* [Task requirements] Please extract each line of the listing below that contains the word "Tuesdays".

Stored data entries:
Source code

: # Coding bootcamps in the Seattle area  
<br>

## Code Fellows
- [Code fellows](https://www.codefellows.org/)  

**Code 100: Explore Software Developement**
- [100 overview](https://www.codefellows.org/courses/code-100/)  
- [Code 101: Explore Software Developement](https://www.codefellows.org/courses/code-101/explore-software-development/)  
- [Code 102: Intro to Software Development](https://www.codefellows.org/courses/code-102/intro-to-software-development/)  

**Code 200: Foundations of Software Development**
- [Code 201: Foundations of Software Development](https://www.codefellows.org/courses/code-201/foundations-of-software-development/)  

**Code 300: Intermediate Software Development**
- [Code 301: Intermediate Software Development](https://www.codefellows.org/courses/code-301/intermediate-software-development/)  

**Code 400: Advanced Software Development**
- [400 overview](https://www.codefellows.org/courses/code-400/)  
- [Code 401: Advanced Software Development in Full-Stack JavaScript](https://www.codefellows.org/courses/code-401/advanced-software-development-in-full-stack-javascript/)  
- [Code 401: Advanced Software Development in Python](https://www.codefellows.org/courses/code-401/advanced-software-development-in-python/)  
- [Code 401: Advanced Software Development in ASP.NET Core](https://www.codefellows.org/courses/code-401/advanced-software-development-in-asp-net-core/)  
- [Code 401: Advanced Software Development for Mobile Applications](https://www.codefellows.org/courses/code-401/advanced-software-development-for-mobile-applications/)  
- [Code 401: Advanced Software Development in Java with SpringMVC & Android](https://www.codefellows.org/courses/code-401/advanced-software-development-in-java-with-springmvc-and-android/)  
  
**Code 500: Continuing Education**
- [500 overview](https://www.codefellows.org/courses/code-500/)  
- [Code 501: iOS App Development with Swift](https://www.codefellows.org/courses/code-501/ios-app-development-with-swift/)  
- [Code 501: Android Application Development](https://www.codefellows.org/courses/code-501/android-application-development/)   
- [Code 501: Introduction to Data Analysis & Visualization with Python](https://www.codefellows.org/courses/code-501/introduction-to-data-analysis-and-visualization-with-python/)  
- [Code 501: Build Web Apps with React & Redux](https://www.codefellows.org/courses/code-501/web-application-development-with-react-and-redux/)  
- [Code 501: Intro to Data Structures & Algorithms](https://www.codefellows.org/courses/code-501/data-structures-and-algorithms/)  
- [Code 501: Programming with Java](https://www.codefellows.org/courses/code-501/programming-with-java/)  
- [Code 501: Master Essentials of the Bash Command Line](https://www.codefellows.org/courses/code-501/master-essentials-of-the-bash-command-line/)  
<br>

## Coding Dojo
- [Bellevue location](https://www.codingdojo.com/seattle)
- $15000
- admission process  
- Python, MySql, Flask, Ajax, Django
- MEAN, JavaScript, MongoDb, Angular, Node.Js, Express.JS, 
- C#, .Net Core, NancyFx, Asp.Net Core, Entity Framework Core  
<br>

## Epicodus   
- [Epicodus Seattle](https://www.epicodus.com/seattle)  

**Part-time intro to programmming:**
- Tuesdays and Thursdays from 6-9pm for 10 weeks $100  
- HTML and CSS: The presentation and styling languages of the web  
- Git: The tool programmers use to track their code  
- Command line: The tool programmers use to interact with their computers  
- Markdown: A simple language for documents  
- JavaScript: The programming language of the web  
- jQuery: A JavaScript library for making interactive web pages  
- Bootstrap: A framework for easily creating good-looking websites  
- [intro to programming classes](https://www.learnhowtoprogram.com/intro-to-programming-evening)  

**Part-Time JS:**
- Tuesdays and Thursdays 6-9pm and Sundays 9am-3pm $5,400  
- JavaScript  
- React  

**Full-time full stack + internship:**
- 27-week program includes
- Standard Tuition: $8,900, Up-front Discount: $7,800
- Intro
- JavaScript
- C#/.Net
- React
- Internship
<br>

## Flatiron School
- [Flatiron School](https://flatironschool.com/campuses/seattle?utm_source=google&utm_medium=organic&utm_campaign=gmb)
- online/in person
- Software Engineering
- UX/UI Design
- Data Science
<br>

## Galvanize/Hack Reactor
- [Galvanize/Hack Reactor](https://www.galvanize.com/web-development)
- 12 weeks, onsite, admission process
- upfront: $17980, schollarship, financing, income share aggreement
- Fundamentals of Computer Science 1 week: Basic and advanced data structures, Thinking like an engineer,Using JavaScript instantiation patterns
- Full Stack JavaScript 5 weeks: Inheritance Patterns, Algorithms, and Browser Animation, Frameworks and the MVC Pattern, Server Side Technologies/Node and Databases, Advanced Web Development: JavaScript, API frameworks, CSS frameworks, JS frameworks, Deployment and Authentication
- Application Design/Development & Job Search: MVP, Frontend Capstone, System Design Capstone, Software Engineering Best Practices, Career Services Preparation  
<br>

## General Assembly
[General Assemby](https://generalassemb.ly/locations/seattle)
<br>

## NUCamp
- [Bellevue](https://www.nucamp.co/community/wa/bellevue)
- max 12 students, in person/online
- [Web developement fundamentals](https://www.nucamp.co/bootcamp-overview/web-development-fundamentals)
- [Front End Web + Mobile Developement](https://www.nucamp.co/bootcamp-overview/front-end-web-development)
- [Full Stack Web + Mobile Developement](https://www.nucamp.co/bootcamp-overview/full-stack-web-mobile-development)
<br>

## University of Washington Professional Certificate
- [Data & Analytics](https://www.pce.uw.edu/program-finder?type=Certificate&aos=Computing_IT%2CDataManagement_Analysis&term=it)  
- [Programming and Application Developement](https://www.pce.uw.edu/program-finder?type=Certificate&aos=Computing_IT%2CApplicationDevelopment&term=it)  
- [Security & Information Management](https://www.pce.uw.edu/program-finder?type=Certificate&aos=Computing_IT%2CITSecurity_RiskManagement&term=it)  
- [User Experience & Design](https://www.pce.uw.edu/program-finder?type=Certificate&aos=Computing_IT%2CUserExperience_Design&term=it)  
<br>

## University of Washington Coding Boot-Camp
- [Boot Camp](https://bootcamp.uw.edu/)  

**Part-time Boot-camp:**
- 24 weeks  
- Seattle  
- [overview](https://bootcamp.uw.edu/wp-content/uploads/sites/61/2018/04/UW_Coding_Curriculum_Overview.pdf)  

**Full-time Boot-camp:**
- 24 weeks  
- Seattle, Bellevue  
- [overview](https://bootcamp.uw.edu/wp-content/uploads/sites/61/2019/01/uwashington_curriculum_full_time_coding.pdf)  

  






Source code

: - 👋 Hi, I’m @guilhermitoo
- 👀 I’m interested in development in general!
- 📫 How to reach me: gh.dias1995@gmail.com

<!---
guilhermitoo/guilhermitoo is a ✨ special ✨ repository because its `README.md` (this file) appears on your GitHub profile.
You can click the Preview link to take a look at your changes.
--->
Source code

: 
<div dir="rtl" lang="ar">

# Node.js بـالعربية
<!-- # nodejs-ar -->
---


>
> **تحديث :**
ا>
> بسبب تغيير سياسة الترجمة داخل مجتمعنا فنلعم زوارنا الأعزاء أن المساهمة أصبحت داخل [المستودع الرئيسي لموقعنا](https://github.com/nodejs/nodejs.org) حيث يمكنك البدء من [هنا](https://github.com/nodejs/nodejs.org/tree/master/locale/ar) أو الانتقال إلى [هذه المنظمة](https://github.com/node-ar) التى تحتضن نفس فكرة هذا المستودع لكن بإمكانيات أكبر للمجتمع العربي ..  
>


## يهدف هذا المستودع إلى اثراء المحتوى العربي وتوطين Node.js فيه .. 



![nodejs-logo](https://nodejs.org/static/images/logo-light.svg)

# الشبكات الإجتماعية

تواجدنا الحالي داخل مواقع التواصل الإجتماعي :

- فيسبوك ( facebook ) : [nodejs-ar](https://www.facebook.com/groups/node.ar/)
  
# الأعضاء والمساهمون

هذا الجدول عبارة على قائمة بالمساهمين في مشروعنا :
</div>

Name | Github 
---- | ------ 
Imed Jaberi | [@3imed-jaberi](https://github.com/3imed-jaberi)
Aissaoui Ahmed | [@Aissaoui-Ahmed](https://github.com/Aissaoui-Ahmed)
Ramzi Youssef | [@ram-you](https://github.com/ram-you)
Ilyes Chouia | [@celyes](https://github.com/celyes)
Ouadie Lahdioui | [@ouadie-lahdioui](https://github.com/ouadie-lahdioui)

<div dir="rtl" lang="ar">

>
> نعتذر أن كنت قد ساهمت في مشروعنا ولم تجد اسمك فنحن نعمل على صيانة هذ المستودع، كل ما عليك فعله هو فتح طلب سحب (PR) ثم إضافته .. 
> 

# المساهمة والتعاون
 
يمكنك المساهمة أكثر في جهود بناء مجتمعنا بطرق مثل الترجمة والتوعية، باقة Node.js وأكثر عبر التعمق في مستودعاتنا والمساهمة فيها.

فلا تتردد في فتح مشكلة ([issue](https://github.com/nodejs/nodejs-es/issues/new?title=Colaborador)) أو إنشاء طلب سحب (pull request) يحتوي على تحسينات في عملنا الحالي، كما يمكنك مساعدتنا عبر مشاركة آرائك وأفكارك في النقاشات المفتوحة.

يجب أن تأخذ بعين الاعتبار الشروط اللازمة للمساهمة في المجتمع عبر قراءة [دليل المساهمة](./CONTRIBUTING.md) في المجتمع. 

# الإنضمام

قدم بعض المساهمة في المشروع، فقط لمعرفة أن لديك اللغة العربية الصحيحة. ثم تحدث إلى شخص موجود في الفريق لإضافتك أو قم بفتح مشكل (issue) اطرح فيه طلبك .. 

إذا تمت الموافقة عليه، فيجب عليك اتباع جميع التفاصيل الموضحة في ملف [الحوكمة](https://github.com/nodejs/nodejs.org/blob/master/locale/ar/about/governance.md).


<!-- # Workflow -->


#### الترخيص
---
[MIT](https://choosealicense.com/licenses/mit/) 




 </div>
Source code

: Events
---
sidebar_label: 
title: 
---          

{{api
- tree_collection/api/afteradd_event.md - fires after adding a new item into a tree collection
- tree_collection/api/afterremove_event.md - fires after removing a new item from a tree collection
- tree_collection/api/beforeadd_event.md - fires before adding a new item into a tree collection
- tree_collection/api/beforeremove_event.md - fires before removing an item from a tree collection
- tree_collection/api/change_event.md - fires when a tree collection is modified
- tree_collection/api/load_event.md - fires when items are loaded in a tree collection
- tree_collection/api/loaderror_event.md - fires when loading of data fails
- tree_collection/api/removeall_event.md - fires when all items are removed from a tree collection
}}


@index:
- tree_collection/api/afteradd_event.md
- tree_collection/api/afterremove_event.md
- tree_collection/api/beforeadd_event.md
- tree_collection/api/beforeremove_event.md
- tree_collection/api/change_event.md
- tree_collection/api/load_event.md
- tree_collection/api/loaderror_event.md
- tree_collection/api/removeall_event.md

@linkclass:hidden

* [Response to this task]
- Tuesdays and Thursdays from 6-9pm for 10 weeks $100  
- Tuesdays and Thursdays 6-9pm and Sundays 9am-3pm $5,400  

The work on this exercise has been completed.